INSTRUCTIONS FOR THE TASK> Somewhere below is a line with "Annotate the map: name" and, later, a line with "I need the bounding"; repeat those two lines and all the lines between them, exactly as they are.

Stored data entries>
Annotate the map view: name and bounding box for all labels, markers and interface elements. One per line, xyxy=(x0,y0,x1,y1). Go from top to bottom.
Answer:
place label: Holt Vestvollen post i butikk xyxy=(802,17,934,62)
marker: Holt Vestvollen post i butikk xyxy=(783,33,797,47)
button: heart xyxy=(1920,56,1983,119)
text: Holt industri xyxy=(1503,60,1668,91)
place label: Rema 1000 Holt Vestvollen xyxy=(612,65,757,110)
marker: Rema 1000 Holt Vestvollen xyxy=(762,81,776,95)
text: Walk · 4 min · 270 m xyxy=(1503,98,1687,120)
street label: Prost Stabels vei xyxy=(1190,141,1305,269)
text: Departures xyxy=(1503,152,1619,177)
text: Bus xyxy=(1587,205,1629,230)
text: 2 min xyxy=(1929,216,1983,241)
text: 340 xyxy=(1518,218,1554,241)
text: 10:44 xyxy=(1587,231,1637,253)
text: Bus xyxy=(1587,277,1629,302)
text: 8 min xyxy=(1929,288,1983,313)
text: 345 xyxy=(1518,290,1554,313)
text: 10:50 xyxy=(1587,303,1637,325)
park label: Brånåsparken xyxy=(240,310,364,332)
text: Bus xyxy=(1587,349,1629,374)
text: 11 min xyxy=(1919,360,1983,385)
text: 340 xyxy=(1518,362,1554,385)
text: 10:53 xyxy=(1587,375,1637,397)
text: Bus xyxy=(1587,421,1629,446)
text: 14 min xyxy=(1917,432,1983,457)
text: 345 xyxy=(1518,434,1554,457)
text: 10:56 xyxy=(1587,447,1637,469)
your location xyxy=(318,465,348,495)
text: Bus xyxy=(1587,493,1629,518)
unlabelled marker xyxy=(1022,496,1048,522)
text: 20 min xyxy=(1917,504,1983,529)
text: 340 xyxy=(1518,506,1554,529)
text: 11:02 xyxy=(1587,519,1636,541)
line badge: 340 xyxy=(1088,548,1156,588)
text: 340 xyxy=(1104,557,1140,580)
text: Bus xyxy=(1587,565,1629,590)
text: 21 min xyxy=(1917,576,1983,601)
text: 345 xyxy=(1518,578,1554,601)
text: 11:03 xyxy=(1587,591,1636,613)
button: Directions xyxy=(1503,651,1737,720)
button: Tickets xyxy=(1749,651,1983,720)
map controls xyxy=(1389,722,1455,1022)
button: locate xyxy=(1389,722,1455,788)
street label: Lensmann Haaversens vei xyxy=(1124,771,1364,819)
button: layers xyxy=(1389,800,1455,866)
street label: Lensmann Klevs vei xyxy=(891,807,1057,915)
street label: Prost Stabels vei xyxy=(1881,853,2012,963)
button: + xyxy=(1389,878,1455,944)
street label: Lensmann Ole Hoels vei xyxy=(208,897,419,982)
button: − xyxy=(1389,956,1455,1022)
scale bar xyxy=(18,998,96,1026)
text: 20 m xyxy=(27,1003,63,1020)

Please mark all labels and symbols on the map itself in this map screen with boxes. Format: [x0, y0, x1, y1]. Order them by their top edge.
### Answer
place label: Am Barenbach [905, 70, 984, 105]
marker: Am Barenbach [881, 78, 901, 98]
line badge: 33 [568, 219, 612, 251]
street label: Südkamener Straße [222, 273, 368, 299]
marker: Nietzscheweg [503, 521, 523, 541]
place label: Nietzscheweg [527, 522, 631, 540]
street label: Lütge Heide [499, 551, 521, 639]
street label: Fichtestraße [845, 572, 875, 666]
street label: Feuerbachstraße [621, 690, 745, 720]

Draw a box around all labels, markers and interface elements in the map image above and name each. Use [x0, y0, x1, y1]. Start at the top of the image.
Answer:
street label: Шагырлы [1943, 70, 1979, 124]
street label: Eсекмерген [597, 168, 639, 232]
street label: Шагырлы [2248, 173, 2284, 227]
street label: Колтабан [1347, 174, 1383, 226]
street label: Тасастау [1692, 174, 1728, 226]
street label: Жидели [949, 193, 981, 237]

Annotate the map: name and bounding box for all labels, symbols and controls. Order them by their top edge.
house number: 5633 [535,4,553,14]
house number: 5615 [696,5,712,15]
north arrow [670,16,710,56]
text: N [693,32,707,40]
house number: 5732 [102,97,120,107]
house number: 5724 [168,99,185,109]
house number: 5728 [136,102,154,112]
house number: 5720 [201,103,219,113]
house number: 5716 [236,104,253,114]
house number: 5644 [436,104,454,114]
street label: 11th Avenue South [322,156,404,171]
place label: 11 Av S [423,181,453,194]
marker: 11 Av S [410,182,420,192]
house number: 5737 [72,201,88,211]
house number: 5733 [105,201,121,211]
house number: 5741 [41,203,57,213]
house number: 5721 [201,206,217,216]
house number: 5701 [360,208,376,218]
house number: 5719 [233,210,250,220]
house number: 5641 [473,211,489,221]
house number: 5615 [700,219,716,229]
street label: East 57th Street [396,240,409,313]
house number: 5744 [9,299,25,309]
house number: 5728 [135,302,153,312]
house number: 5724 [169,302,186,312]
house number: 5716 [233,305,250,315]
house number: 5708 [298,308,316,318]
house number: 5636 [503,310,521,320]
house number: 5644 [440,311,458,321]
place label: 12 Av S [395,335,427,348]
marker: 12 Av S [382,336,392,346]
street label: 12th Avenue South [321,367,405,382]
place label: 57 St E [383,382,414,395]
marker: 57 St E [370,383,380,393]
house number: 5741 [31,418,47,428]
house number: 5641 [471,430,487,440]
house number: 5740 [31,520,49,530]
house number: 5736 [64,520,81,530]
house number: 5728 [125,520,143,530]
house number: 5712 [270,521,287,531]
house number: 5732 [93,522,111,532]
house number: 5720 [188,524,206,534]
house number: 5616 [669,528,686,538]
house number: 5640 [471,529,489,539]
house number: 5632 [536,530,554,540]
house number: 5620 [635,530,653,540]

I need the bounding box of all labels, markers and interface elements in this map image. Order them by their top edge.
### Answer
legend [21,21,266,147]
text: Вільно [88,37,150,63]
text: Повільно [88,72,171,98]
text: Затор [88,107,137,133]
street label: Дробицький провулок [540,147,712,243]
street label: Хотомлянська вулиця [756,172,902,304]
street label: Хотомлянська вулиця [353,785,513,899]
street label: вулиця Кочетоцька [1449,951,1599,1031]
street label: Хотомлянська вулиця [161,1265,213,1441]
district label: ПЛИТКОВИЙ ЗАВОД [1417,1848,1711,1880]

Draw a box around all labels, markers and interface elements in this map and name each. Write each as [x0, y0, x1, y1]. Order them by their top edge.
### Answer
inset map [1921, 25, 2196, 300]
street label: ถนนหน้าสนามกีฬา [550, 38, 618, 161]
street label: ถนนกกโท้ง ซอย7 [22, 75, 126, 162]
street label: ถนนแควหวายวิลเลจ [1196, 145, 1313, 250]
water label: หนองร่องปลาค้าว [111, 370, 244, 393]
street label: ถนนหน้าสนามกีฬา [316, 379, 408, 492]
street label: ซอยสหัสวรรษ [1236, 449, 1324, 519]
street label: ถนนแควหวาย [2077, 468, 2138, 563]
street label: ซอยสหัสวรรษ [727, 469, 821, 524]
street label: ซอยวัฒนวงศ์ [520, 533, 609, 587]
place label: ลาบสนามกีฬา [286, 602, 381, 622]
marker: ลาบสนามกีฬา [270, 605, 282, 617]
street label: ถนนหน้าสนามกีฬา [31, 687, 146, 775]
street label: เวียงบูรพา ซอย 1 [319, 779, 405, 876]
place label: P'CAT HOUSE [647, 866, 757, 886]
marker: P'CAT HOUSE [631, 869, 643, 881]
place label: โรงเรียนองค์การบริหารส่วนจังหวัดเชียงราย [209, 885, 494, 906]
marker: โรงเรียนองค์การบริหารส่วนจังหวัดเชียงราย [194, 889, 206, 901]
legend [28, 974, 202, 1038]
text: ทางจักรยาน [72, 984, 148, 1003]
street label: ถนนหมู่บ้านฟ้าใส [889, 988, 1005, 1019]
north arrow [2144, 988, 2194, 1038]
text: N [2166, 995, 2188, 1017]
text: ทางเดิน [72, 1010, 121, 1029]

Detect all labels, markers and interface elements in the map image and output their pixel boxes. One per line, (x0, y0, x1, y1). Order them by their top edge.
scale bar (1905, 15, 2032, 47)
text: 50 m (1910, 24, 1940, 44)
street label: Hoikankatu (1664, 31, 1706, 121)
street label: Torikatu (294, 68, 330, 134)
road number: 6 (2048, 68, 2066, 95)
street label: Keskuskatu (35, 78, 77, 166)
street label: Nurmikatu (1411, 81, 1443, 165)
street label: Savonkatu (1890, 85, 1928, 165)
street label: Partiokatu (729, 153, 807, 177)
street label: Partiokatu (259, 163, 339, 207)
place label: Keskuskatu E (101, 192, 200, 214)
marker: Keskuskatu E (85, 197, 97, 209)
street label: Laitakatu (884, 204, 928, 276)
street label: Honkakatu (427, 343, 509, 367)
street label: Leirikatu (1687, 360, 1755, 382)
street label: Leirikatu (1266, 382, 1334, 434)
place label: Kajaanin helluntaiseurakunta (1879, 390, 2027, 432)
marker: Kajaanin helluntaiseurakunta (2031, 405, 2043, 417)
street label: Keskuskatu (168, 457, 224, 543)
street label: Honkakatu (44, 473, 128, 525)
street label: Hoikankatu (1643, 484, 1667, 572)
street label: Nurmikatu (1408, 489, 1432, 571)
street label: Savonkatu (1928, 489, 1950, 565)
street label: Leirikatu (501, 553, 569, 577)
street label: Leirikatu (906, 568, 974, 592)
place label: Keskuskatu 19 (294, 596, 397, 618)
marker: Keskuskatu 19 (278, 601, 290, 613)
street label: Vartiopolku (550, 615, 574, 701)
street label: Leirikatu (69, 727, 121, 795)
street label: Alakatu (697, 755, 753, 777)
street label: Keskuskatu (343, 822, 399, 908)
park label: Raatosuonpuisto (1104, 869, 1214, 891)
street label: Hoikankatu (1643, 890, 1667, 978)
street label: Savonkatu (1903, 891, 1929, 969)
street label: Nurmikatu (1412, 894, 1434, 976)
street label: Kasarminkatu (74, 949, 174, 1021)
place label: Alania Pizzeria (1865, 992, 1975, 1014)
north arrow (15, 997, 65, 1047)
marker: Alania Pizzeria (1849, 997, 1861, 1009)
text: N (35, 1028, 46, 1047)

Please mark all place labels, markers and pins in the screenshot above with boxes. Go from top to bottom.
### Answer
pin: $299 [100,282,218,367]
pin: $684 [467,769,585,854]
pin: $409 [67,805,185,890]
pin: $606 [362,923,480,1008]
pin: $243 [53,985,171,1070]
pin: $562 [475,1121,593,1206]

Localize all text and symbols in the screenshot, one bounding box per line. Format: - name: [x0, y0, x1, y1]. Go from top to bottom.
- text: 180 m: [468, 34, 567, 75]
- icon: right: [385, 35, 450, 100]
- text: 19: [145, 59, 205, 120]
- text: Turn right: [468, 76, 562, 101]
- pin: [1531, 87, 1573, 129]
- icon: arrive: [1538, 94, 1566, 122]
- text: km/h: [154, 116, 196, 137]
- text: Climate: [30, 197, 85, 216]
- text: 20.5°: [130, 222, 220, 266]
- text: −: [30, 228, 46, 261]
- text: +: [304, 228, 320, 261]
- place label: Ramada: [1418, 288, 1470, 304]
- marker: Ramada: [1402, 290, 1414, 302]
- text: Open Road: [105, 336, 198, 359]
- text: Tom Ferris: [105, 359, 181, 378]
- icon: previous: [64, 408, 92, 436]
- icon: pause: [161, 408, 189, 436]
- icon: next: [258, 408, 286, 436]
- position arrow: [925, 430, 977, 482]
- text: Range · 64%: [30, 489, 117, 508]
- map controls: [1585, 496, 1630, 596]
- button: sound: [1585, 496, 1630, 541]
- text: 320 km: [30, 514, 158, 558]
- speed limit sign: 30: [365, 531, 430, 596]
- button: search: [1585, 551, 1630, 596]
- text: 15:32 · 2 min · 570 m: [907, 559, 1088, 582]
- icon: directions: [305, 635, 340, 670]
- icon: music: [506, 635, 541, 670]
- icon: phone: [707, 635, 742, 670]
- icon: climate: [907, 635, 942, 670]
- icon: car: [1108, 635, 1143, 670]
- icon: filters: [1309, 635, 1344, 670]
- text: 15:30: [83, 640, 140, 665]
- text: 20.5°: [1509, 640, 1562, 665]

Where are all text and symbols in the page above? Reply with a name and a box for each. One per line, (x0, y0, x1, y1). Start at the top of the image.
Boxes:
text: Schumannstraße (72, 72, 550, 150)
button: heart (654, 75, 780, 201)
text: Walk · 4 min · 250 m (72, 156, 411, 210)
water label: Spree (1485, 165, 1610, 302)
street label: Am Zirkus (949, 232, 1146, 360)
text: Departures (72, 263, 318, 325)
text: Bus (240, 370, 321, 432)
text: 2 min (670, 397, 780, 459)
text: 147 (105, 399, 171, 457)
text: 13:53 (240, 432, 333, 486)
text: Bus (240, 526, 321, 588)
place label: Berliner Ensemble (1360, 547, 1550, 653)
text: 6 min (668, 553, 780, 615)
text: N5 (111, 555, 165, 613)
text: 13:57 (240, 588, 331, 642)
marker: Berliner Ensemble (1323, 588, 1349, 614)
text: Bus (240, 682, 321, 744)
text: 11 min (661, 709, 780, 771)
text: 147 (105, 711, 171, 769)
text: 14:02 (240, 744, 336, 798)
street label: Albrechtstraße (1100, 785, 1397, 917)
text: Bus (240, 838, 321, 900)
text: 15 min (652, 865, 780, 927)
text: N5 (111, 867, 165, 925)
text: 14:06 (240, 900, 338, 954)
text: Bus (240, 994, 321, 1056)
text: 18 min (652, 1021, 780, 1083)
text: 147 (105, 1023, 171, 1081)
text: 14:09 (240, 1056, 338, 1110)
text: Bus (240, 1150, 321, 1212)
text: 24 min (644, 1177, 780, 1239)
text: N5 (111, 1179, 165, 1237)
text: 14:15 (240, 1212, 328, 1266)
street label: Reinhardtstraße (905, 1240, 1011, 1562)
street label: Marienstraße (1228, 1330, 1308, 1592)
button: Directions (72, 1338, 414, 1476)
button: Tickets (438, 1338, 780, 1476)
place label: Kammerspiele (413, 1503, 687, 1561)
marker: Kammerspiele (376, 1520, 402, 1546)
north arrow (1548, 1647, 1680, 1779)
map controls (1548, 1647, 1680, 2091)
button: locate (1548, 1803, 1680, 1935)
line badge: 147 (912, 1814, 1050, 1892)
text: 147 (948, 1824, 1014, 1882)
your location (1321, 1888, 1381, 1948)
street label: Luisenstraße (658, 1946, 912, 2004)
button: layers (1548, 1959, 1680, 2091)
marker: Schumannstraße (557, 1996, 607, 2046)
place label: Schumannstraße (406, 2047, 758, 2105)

THE ANSWER>
Annotate the map: name and bounding box for all labels, symbols and controls. Order them by their top edge.
house number: 5633 [535,4,553,14]
house number: 5615 [696,5,712,15]
north arrow [670,16,710,56]
text: N [693,32,707,40]
house number: 5732 [102,97,120,107]
house number: 5724 [168,99,185,109]
house number: 5728 [136,102,154,112]
house number: 5720 [201,103,219,113]
house number: 5716 [236,104,253,114]
house number: 5644 [436,104,454,114]
street label: 11th Avenue South [322,156,404,171]
place label: 11 Av S [423,181,453,194]
marker: 11 Av S [410,182,420,192]
house number: 5737 [72,201,88,211]
house number: 5733 [105,201,121,211]
house number: 5741 [41,203,57,213]
house number: 5721 [201,206,217,216]
house number: 5701 [360,208,376,218]
house number: 5719 [233,210,250,220]
house number: 5641 [473,211,489,221]
house number: 5615 [700,219,716,229]
street label: East 57th Street [396,240,409,313]
house number: 5744 [9,299,25,309]
house number: 5728 [135,302,153,312]
house number: 5724 [169,302,186,312]
house number: 5716 [233,305,250,315]
house number: 5708 [298,308,316,318]
house number: 5636 [503,310,521,320]
house number: 5644 [440,311,458,321]
place label: 12 Av S [395,335,427,348]
marker: 12 Av S [382,336,392,346]
street label: 12th Avenue South [321,367,405,382]
place label: 57 St E [383,382,414,395]
marker: 57 St E [370,383,380,393]
house number: 5741 [31,418,47,428]
house number: 5641 [471,430,487,440]
house number: 5740 [31,520,49,530]
house number: 5736 [64,520,81,530]
house number: 5728 [125,520,143,530]
house number: 5712 [270,521,287,531]
house number: 5732 [93,522,111,532]
house number: 5720 [188,524,206,534]
house number: 5616 [669,528,686,538]
house number: 5640 [471,529,489,539]
house number: 5632 [536,530,554,540]
house number: 5620 [635,530,653,540]

I need the bounding box of all labels, markers and interface elements in this map image. Order them by their top edge.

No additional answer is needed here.